Your answer must hold only the lines below from the line containing "Camera HFOV: 80.2 deg." through the line containing "Answer as compact", each reproduced exactly.

Data entries
:::::

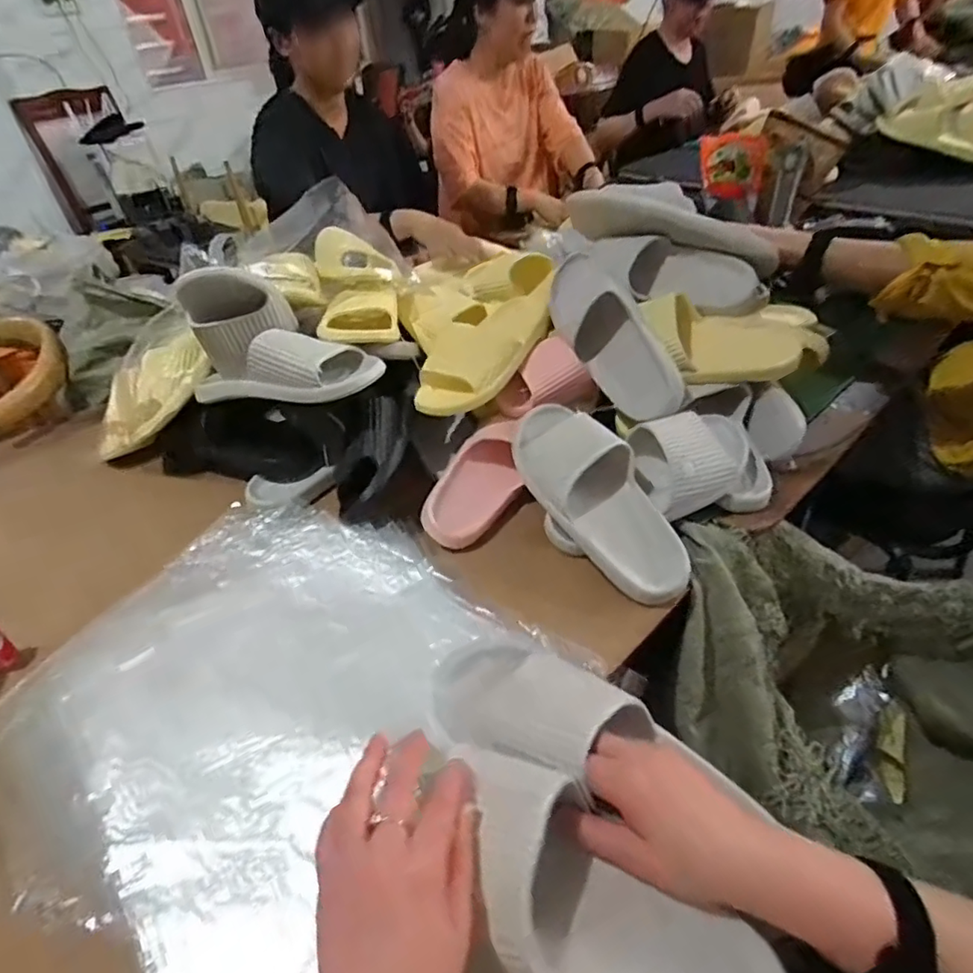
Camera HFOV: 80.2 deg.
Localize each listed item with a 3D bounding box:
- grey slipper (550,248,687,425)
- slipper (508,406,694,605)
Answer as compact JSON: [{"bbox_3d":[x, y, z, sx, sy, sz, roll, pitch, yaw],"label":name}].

:::::

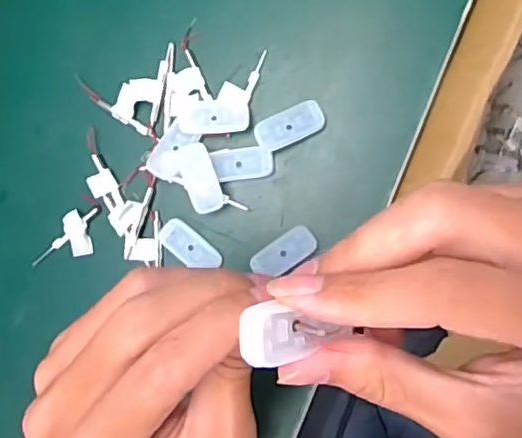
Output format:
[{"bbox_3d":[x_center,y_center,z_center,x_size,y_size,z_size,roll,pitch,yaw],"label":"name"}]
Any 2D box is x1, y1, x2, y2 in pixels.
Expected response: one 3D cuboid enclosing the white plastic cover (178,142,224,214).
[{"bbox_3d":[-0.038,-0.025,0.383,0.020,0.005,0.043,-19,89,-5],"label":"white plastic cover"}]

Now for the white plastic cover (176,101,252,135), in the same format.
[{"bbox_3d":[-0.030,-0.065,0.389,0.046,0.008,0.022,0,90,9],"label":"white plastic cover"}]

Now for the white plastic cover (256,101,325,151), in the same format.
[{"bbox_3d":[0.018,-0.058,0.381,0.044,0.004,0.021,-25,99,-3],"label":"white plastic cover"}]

:::::

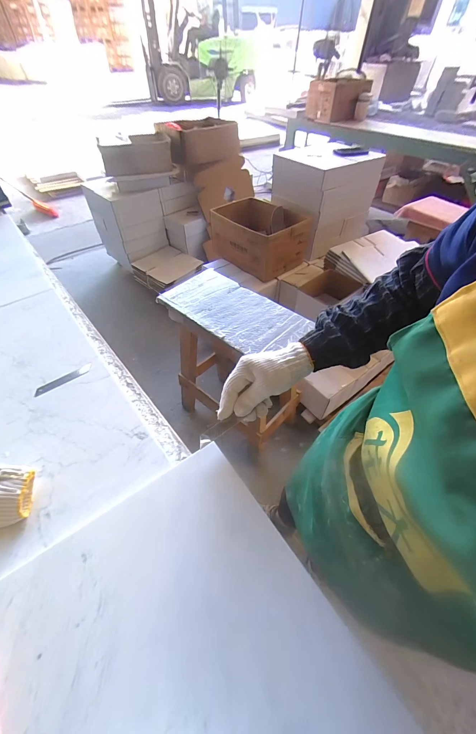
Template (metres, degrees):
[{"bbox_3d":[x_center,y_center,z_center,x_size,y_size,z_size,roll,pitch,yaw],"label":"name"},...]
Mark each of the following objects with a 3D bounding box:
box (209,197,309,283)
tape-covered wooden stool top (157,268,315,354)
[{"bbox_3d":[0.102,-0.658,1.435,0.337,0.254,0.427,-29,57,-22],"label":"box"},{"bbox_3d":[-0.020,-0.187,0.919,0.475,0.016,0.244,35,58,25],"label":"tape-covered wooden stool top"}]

:::::

— REPLY —
Camera HFOV: 80.2 deg.
Localize each listed item with a 3D bounding box:
- grey slipper (550,248,687,425)
- slipper (508,406,694,605)
Answer as compact JSON: [{"bbox_3d":[x, y, z, sx, sy, sz, roll, pitch, yaw],"label":name}].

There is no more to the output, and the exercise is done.